**Prompt**
Set down the data below without any change, from its start through the line containing "Between 1 and -1, which is larger?", both ends included.
───
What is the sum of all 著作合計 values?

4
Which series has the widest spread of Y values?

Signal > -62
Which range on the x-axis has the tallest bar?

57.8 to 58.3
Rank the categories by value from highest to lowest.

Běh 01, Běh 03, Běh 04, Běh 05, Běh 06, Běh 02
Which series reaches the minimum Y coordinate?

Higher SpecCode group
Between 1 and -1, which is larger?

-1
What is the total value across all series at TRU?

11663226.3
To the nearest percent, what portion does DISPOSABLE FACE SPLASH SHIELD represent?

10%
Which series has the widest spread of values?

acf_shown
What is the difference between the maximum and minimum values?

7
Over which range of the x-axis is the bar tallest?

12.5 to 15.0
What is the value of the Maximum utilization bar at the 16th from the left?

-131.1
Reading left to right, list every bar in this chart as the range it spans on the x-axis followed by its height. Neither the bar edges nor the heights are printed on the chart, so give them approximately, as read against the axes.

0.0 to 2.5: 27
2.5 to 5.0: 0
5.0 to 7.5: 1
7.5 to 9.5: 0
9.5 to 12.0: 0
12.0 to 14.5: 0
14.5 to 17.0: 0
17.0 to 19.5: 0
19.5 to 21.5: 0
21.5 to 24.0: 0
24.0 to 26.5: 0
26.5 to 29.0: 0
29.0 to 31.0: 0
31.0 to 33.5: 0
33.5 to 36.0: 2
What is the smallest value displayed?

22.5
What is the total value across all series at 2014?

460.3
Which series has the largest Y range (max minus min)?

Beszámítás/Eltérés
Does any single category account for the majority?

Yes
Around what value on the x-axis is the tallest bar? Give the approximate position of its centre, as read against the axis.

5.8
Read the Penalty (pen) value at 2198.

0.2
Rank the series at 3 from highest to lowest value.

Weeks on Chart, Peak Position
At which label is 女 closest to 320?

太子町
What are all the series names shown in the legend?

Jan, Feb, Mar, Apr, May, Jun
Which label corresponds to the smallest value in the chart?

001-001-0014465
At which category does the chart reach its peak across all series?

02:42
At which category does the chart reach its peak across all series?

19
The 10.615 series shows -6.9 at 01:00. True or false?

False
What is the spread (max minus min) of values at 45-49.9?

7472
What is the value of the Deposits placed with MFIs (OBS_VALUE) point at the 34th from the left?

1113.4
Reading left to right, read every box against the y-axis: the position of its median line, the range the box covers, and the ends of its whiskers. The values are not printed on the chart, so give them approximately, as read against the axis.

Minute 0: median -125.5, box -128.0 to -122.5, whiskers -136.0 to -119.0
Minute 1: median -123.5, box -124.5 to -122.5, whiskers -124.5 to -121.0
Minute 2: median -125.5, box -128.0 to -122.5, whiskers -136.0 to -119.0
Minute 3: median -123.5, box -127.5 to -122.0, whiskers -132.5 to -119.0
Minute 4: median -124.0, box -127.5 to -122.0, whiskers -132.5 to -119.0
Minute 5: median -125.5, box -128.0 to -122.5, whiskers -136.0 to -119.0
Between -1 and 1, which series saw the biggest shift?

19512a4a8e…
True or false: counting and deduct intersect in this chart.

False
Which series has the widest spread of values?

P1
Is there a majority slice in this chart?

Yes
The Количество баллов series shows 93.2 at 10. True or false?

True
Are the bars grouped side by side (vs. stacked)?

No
───
**Task answer**
What is the sum of all 著作合計 values?

4
Which series has the widest spread of Y values?

Signal > -62
Which range on the x-axis has the tallest bar?

57.8 to 58.3
Rank the categories by value from highest to lowest.

Běh 01, Běh 03, Běh 04, Běh 05, Běh 06, Běh 02
Which series reaches the minimum Y coordinate?

Higher SpecCode group
Between 1 and -1, which is larger?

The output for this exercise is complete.